** Data provided follows **

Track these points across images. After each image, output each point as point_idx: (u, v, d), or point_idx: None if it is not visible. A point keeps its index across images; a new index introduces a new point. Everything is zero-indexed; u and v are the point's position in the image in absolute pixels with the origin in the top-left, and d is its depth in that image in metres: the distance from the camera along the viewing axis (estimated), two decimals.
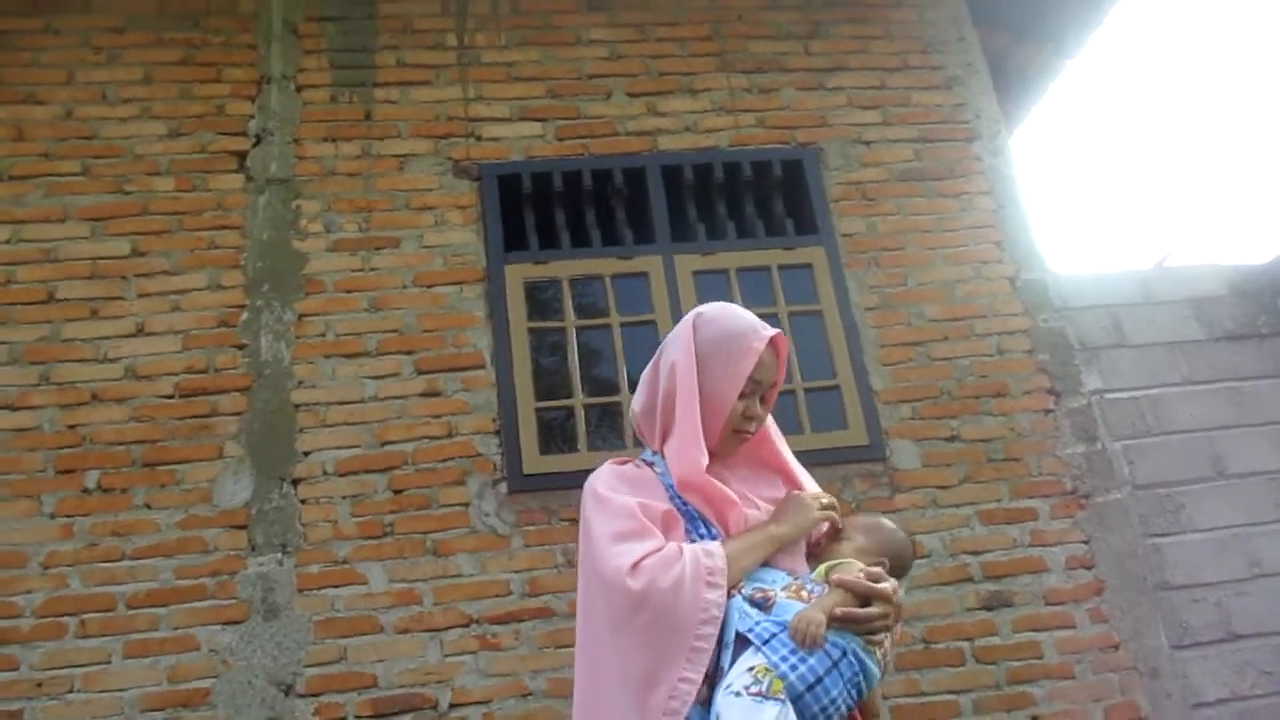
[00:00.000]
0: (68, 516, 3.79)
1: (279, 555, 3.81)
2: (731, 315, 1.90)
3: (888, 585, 1.70)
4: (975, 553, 4.12)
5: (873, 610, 1.67)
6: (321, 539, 3.85)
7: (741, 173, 4.64)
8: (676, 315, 4.24)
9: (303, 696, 3.64)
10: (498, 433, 4.08)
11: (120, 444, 3.91)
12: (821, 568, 1.78)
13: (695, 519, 1.79)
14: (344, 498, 3.92)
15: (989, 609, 4.05)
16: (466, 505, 3.96)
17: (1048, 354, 4.49)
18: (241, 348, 4.10)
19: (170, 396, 4.00)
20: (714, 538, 1.76)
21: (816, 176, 4.69)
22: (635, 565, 1.67)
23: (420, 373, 4.14)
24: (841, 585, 1.69)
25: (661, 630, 1.63)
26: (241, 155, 4.42)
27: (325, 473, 3.95)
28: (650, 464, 1.89)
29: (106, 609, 3.68)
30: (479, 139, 4.57)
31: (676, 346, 1.87)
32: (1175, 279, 4.77)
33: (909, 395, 4.35)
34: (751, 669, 1.61)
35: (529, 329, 4.23)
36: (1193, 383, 4.54)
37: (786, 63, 4.92)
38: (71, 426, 3.91)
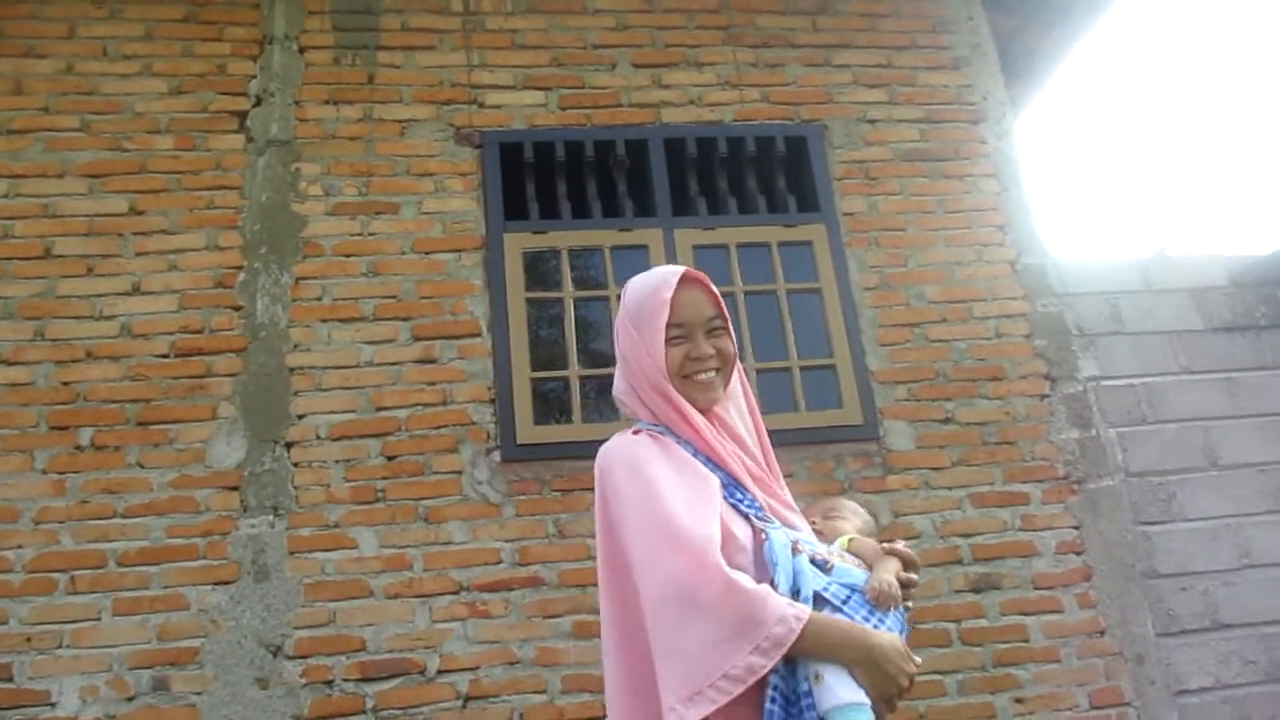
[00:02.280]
0: (60, 473, 3.79)
1: (270, 517, 3.81)
2: (644, 277, 1.89)
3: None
4: (966, 535, 4.13)
5: (915, 576, 1.76)
6: (313, 502, 3.86)
7: (745, 148, 4.62)
8: None
9: (291, 658, 3.66)
10: (493, 401, 4.08)
11: (114, 402, 3.90)
12: (842, 539, 1.83)
13: (730, 485, 1.75)
14: (337, 462, 3.92)
15: (977, 591, 4.07)
16: (459, 473, 3.96)
17: (1045, 339, 4.49)
18: (238, 309, 4.09)
19: (165, 356, 3.99)
20: (752, 502, 1.73)
21: (820, 154, 4.67)
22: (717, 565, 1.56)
23: (417, 339, 4.13)
24: (893, 553, 1.77)
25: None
26: (242, 115, 4.39)
27: (319, 436, 3.95)
28: (662, 433, 1.81)
29: (97, 566, 3.69)
30: (481, 106, 4.54)
31: (618, 327, 1.90)
32: (1175, 268, 4.76)
33: (905, 376, 4.35)
34: None
35: (527, 299, 4.22)
36: (1189, 372, 4.54)
37: (793, 38, 4.89)
38: (66, 383, 3.91)
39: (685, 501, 1.64)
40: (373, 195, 4.33)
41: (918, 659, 1.61)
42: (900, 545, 1.79)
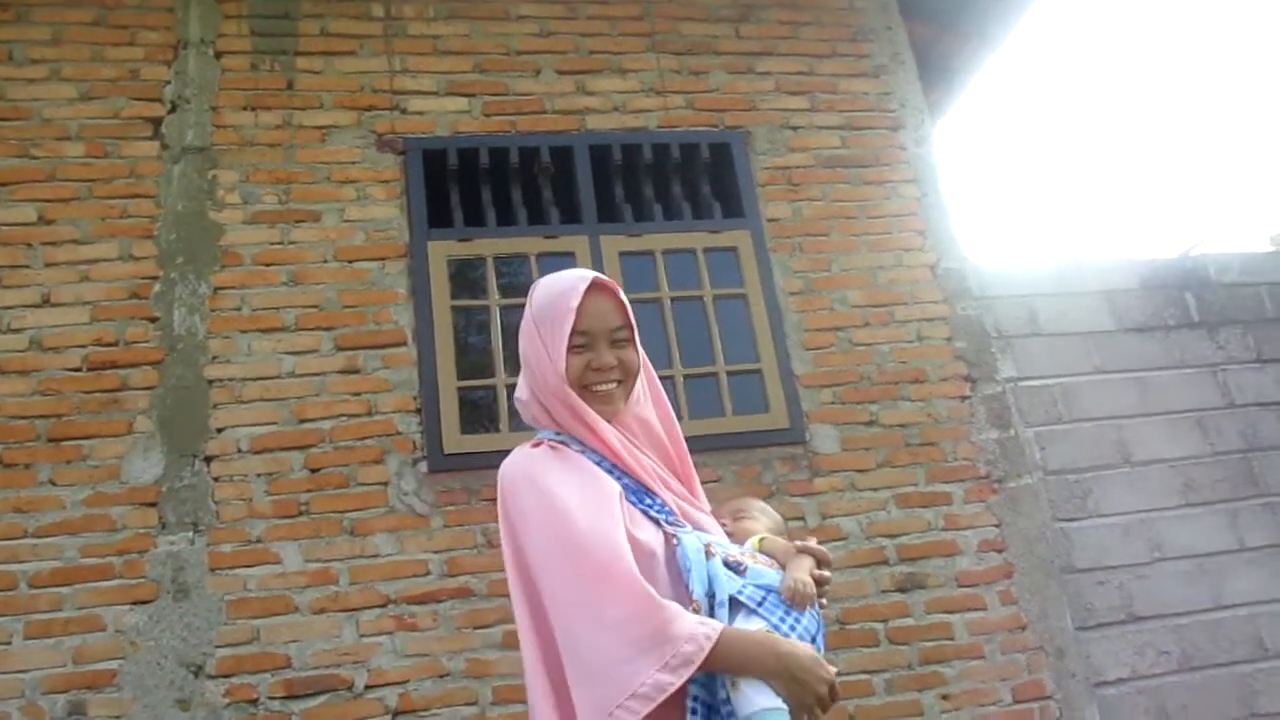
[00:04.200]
0: None
1: (190, 534, 3.72)
2: (554, 279, 1.85)
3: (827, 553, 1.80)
4: (891, 536, 4.20)
5: (828, 574, 1.75)
6: (235, 517, 3.77)
7: (669, 154, 4.64)
8: None
9: (213, 678, 3.57)
10: (418, 411, 4.03)
11: (24, 418, 3.77)
12: (753, 540, 1.82)
13: (639, 491, 1.74)
14: (259, 475, 3.84)
15: (903, 591, 4.13)
16: (385, 484, 3.91)
17: (965, 341, 4.58)
18: (153, 320, 3.98)
19: (78, 369, 3.87)
20: (662, 507, 1.73)
21: (744, 160, 4.71)
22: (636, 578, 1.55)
23: (340, 349, 4.07)
24: (806, 551, 1.76)
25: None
26: (156, 122, 4.28)
27: (240, 450, 3.86)
28: (564, 443, 1.80)
29: (7, 588, 3.56)
30: (404, 112, 4.49)
31: (523, 330, 1.86)
32: (1088, 271, 4.90)
33: (830, 380, 4.40)
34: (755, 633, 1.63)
35: (452, 307, 4.19)
36: (1102, 372, 4.67)
37: (716, 45, 4.92)
38: None
39: (587, 516, 1.62)
40: (293, 203, 4.25)
41: (833, 666, 1.59)
42: (812, 543, 1.79)
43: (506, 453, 1.81)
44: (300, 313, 4.09)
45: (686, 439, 1.96)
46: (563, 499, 1.64)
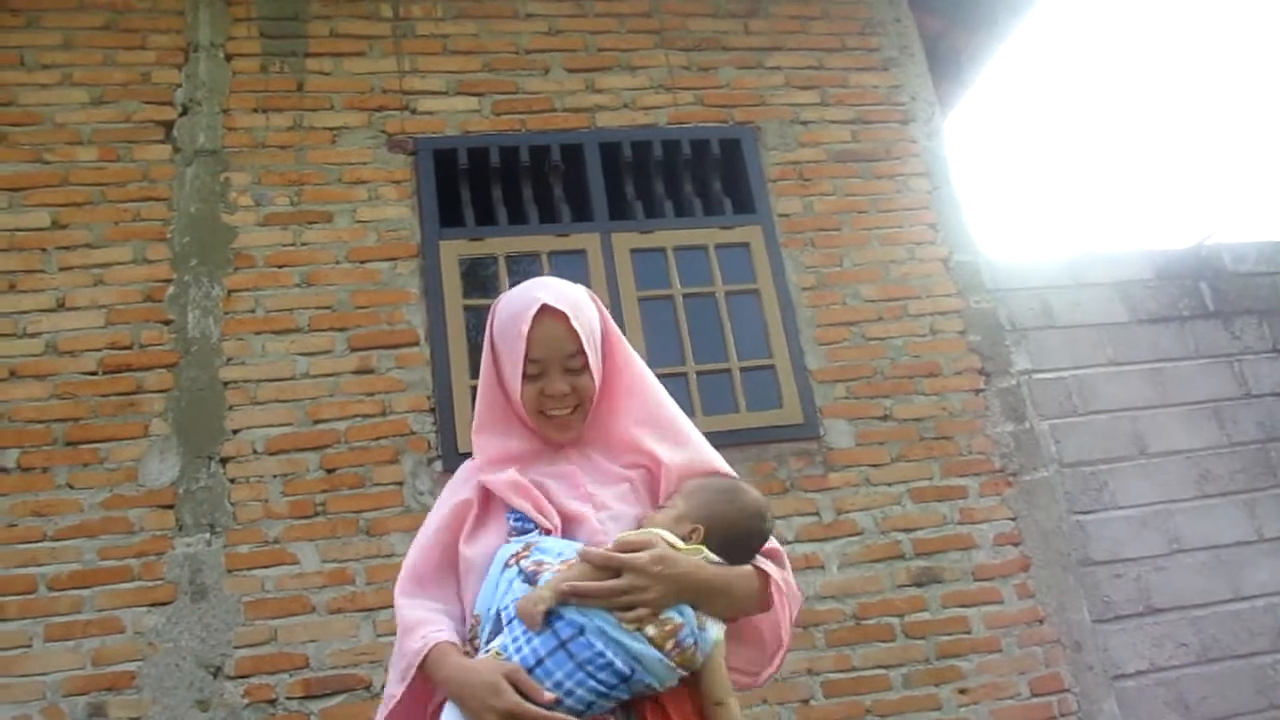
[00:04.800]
0: None
1: (207, 535, 3.74)
2: (513, 299, 1.81)
3: (641, 555, 1.53)
4: (906, 530, 4.19)
5: (613, 583, 1.51)
6: (251, 518, 3.79)
7: (680, 151, 4.64)
8: (614, 294, 4.23)
9: (232, 679, 3.58)
10: (432, 410, 4.04)
11: (41, 422, 3.79)
12: (619, 536, 1.62)
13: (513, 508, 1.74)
14: (275, 477, 3.86)
15: (919, 585, 4.12)
16: (400, 484, 3.92)
17: (979, 334, 4.56)
18: (168, 323, 4.00)
19: (94, 373, 3.89)
20: (520, 518, 1.71)
21: (754, 156, 4.70)
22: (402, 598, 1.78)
23: (353, 350, 4.08)
24: (582, 557, 1.56)
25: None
26: (168, 125, 4.29)
27: (255, 451, 3.88)
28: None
29: (27, 591, 3.58)
30: (414, 112, 4.49)
31: (485, 340, 1.88)
32: (1102, 262, 4.87)
33: (843, 374, 4.40)
34: (488, 650, 1.55)
35: (464, 306, 4.19)
36: (1117, 364, 4.66)
37: (725, 41, 4.92)
38: None
39: (421, 541, 1.84)
40: (305, 204, 4.26)
41: (547, 694, 1.46)
42: (595, 549, 1.57)
43: None
44: (313, 314, 4.10)
45: None
46: (428, 522, 1.87)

** End of Data provided **

### Task requirements:
Return every record exactly, minus the pictures.

### Response:
Track these points across images. After each image, output each point as point_idx: (u, v, d), or point_idx: None if it is not visible. A point keeps its index across images; a new index introduces a new point. Everything is zero-indexed; u and v are the point's position in the image in absolute pixels with the origin in the top-left, and d is its depth in that image in metres: the distance from the camera along the viewing axis (estimated), two decimals.
[00:00.000]
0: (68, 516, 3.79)
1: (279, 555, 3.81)
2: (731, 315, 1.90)
3: (888, 585, 1.70)
4: (975, 553, 4.12)
5: (873, 610, 1.67)
6: (321, 539, 3.85)
7: (741, 173, 4.64)
8: (676, 315, 4.24)
9: (303, 696, 3.64)
10: (498, 433, 4.08)
11: (120, 444, 3.91)
12: (821, 568, 1.78)
13: (695, 519, 1.79)
14: (344, 498, 3.92)
15: (989, 609, 4.05)
16: (466, 505, 3.96)
17: (1048, 354, 4.49)
18: (241, 348, 4.10)
19: (170, 396, 4.00)
20: (714, 538, 1.76)
21: (816, 176, 4.69)
22: (635, 565, 1.67)
23: (420, 373, 4.14)
24: (841, 585, 1.69)
25: (661, 630, 1.63)
26: (241, 155, 4.42)
27: (325, 473, 3.95)
28: (650, 464, 1.89)
29: (106, 609, 3.68)
30: (479, 139, 4.57)
31: (676, 346, 1.87)
32: (1175, 279, 4.77)
33: (909, 395, 4.35)
34: (751, 669, 1.61)
35: (529, 329, 4.23)
36: (1193, 383, 4.54)
37: (786, 63, 4.92)
38: (71, 426, 3.91)
[00:02.280]
0: (60, 473, 3.79)
1: (270, 517, 3.81)
2: (644, 277, 1.89)
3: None
4: (966, 535, 4.13)
5: (915, 576, 1.76)
6: (313, 502, 3.86)
7: (745, 148, 4.62)
8: None
9: (291, 658, 3.66)
10: (493, 401, 4.08)
11: (114, 402, 3.90)
12: (842, 539, 1.83)
13: (730, 485, 1.75)
14: (337, 462, 3.92)
15: (977, 591, 4.07)
16: (459, 473, 3.96)
17: (1045, 339, 4.49)
18: (238, 309, 4.09)
19: (165, 356, 3.99)
20: (752, 502, 1.73)
21: (820, 154, 4.67)
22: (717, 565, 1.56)
23: (417, 339, 4.13)
24: (893, 553, 1.77)
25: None
26: (242, 115, 4.39)
27: (319, 436, 3.95)
28: (662, 433, 1.81)
29: (97, 566, 3.69)
30: (481, 106, 4.54)
31: (618, 327, 1.90)
32: (1175, 268, 4.76)
33: (905, 376, 4.35)
34: None
35: (527, 299, 4.22)
36: (1189, 372, 4.54)
37: (793, 38, 4.89)
38: (66, 383, 3.91)
39: (685, 501, 1.64)
40: (373, 195, 4.33)
41: (918, 659, 1.61)
42: (900, 545, 1.79)
[00:04.200]
0: None
1: (190, 534, 3.72)
2: (554, 279, 1.85)
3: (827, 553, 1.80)
4: (891, 536, 4.20)
5: (828, 574, 1.75)
6: (235, 517, 3.77)
7: (669, 154, 4.64)
8: None
9: (213, 678, 3.57)
10: (418, 411, 4.03)
11: (24, 418, 3.77)
12: (753, 540, 1.82)
13: (639, 491, 1.74)
14: (259, 475, 3.84)
15: (903, 591, 4.13)
16: (385, 484, 3.91)
17: (965, 341, 4.58)
18: (153, 320, 3.98)
19: (78, 369, 3.87)
20: (662, 507, 1.73)
21: (744, 160, 4.71)
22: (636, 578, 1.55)
23: (340, 349, 4.07)
24: (806, 551, 1.76)
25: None
26: (156, 122, 4.28)
27: (240, 450, 3.86)
28: (564, 443, 1.80)
29: (7, 588, 3.56)
30: (404, 112, 4.49)
31: (523, 330, 1.86)
32: (1088, 271, 4.90)
33: (830, 380, 4.40)
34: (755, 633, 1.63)
35: (452, 307, 4.19)
36: (1102, 372, 4.67)
37: (716, 45, 4.92)
38: None
39: (587, 516, 1.62)
40: (293, 203, 4.25)
41: (833, 666, 1.59)
42: (812, 543, 1.79)
43: (506, 453, 1.81)
44: (300, 313, 4.09)
45: (686, 439, 1.96)
46: (563, 499, 1.64)
[00:04.800]
0: None
1: (207, 535, 3.74)
2: (513, 299, 1.81)
3: (641, 555, 1.53)
4: (906, 530, 4.19)
5: (613, 583, 1.51)
6: (251, 518, 3.79)
7: (680, 151, 4.64)
8: (614, 294, 4.23)
9: (232, 679, 3.58)
10: (432, 410, 4.04)
11: (41, 422, 3.79)
12: (619, 536, 1.62)
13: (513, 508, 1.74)
14: (275, 477, 3.86)
15: (919, 585, 4.12)
16: (400, 484, 3.92)
17: (979, 334, 4.56)
18: (168, 323, 4.00)
19: (94, 373, 3.89)
20: (520, 518, 1.71)
21: (754, 156, 4.70)
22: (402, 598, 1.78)
23: (353, 350, 4.08)
24: (582, 557, 1.56)
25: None
26: (168, 125, 4.29)
27: (255, 451, 3.88)
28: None
29: (27, 591, 3.58)
30: (414, 112, 4.49)
31: (485, 340, 1.88)
32: (1102, 262, 4.87)
33: (843, 374, 4.40)
34: (488, 650, 1.55)
35: (464, 306, 4.19)
36: (1117, 364, 4.66)
37: (725, 41, 4.92)
38: None
39: (421, 541, 1.84)
40: (305, 204, 4.26)
41: (547, 694, 1.46)
42: (595, 549, 1.57)
43: None
44: (313, 314, 4.10)
45: None
46: (428, 522, 1.87)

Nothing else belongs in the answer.